Introduction
In 2015, LinkedIn settled for $13 million with users who, after signing up for LinkedIn’s “Add Connections” feature, were dismayed to learn that LinkedIn had sent unwanted emails to their address book contacts on their behalf.
These LinkedIn users had agreed to send an initial email inviting their professional contacts to connect, but what they didn’t know was that LinkedIn would send up to two reminder emails to each contact.
Contacts on the receiving end of these reminder emails had virtually no way to opt out of reminders.
This is one of the more notorious cases of companies using “dishonest design”—also known as “dark patterns”—to trick or push consumers into “doing things they don’t really want to do.”
But even though most dark patterns don’t make headlines or result in multimillion dollar settlements, they significantly impact consumers’ online experiences because they are everywhere.
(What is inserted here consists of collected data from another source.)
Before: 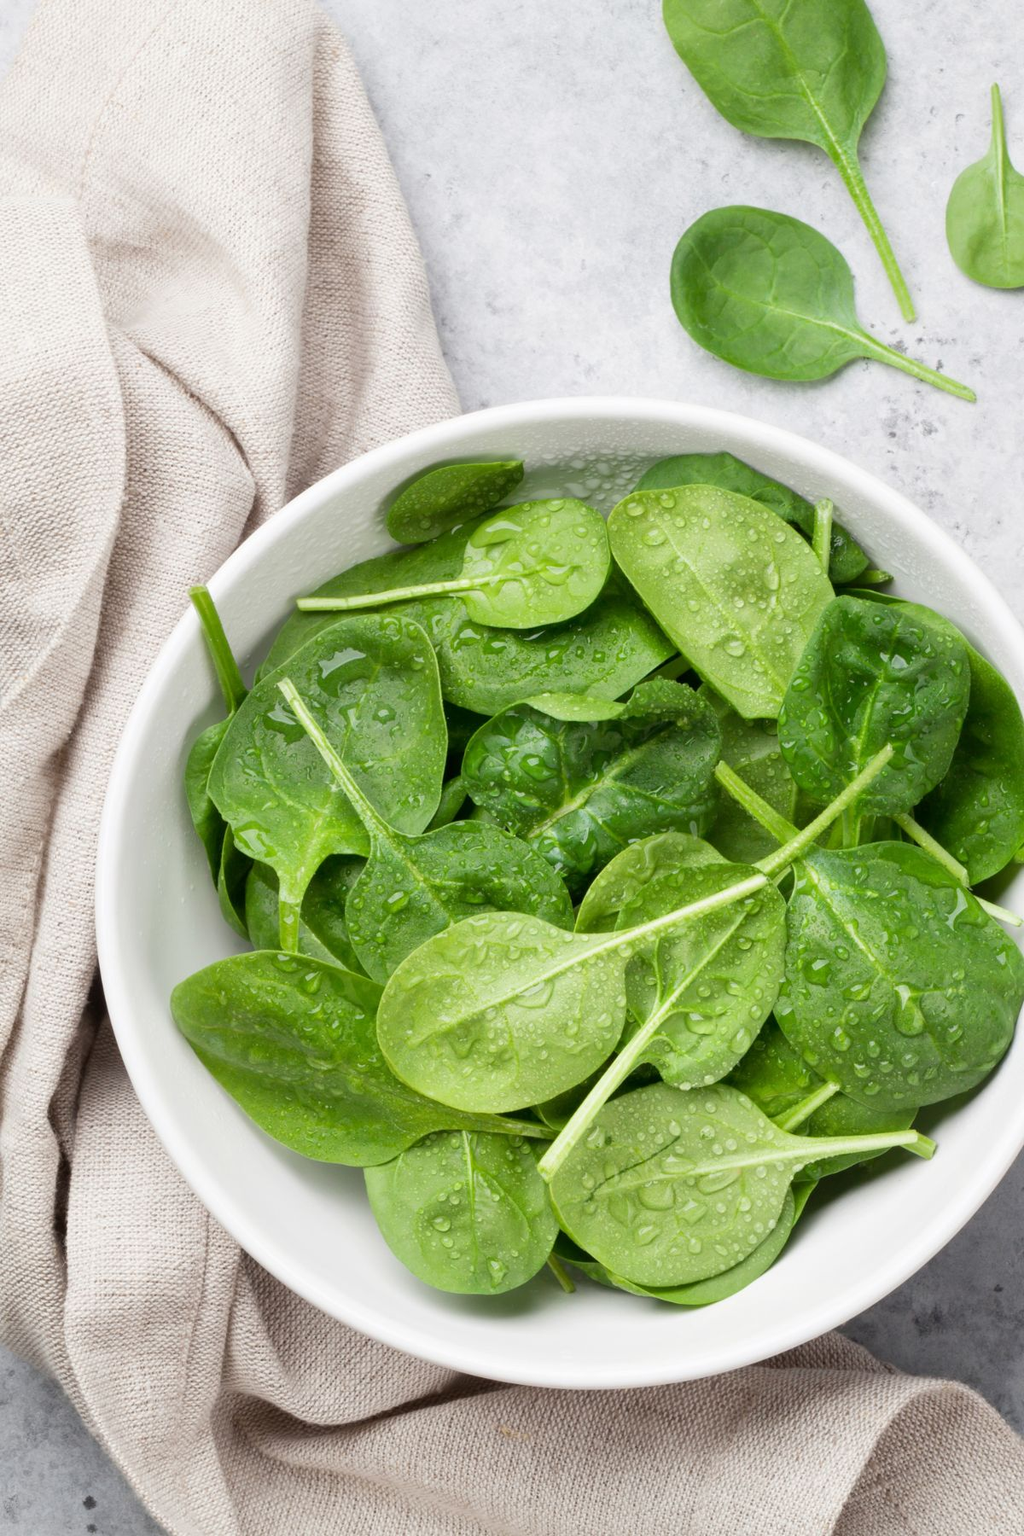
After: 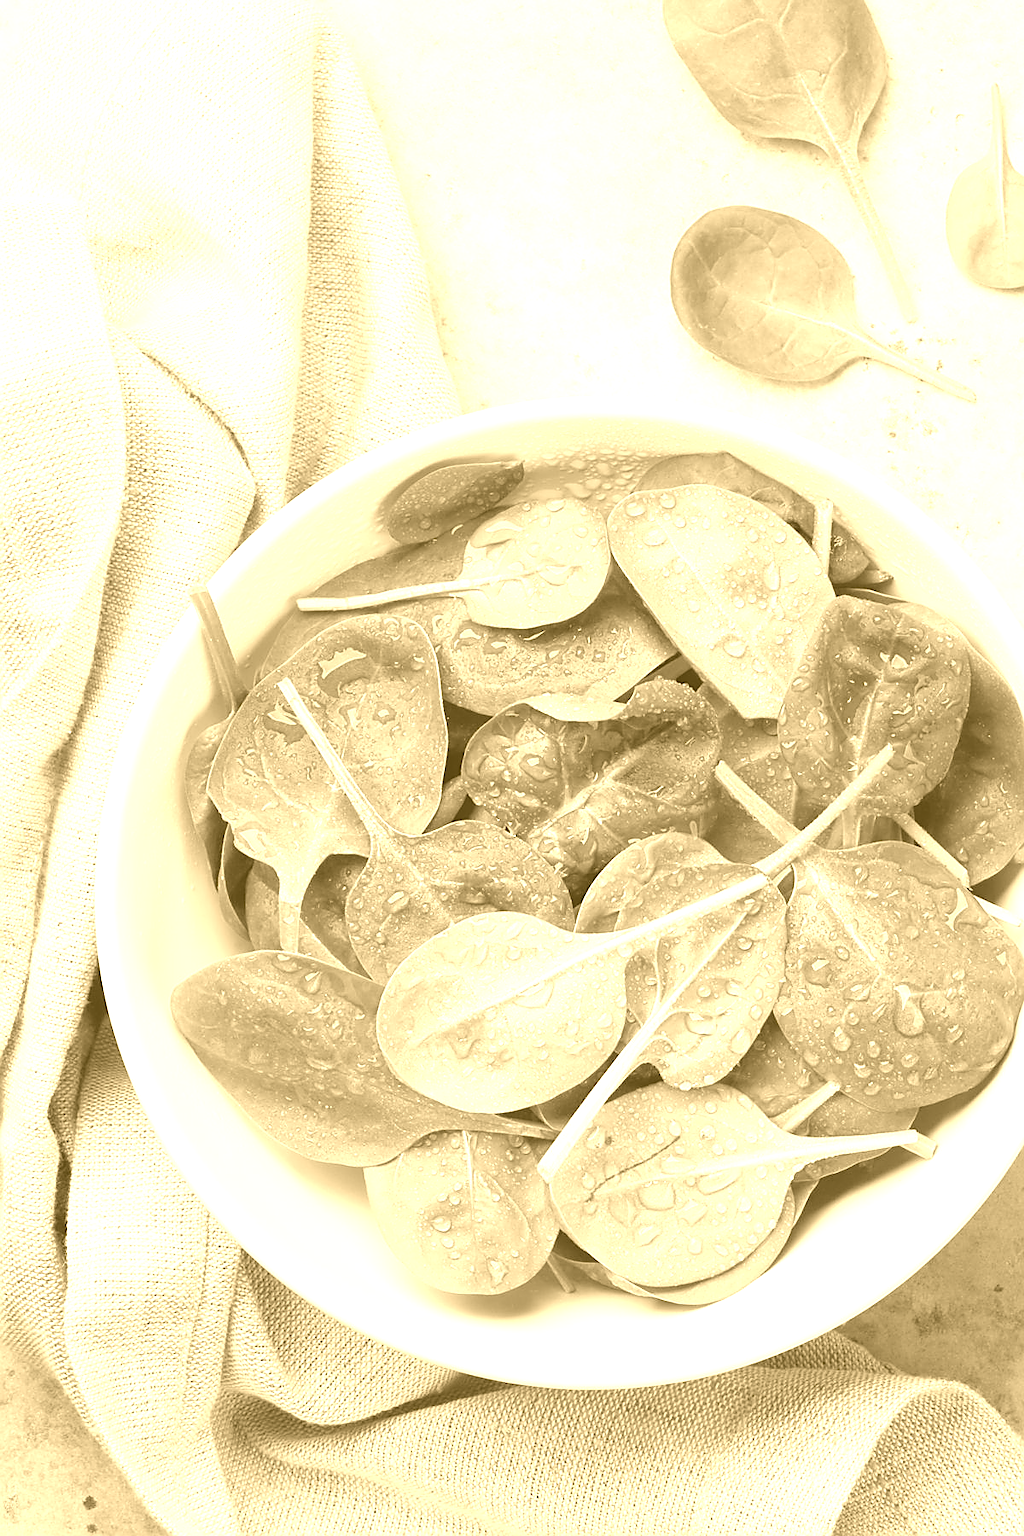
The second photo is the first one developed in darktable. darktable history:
white balance: red 0.954, blue 1.079
sharpen: radius 1.4, amount 1.25, threshold 0.7
colorize: hue 36°, source mix 100%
Many of the basic tactics and strategies underlying dark patterns are neither new nor unique to the online context. Before the advent of the internet, salespeople and marketing professionals had long wielded persuasion, coercion, and even manipulation with great effect.
What makes these practices particularly concerning in the digital context, however, is their scale: Online platforms can reach millions of consumers within seconds through targeted advertisements, and companies can use automated tools to spam consumers with marketing emails.
Companies’ incentives are not always aligned with consumers’ best interests or preferences, and design is a potent tool for companies
to shape consumers’ digital experiences and influence their behavior.
For example, companies that mediate consumers’ online social interactions have “overwhelming incentives to design technologies in a way that maximizes the collection, use, and disclosure of personal information.”
Some scholars have argued that design should play a bigger role in privacy law, which has tended to focus more on data collection, use, and distribution.
After all, design conveys signals to consumers, affects the transaction costs of their online activities,
and affects their perceptions.
As Professor Woodrow Hartzog remarks, “Design is everything . . . . [D]esign is power.”
Scholarship on dark patterns has focused on developing a taxonomy and definitions for different types of dark patterns, conducting empirical research to better understand the effectiveness of dark patterns, and broadly surveying the legal and regulatory landscape for theories, existing and new, through which to curb these practices—categories of dark patterns ranging from the merely troubling to the clearly manipulative.
Scholars and researchers have already identified and recognized “nagging”—online design practices that create persistent interactions with users and may eventually compel them to do things that they wouldn’t necessarily have done—as one of many categories of dark patterns. This Note contributes to existing legal scholarship by offering a deep dive into the nagging category of dark patterns, particularly the unique legal issues that the practice raises.
This Note argues for the regulation of the nagging category of dark patterns and proposes a “do not nag” feature, modeled after the federal “do not call” list, as a solution. While the FTC has started to use its section 5 “unfair or deceptive” authority to combat some types of dark patterns, particularly practices that mislead consumers, nagging practices are especially elusive—but just as insidious as the more commonly discussed dark patterns. Part I of this Note defines the nagging category of dark patterns and argues that nagging practices are harmful to consumers and warrant timely intervention. In particular, section I.B identifies both the direct and indirect harms that nagging poses to consumers. Part II provides an overview of recent legislative and regulatory responses to dark patterns more generally and explains why existing consumer protection legal frameworks, though likely capable of addressing most other categories of dark patterns, will be ineffective at addressing nagging. Section III.A proposes a “do not nag” feature as a solution to the unique nagging problem, drawing on lessons learned from the “do not call” registry and the (ultimately unsuccessful) “do not track” movement. Section III.B further explores how a “do not nag” feature will survive First Amendment scrutiny and engages with other critiques—that it places too heavy of a burden on consumers and could have unintended consequences—that this solution may face.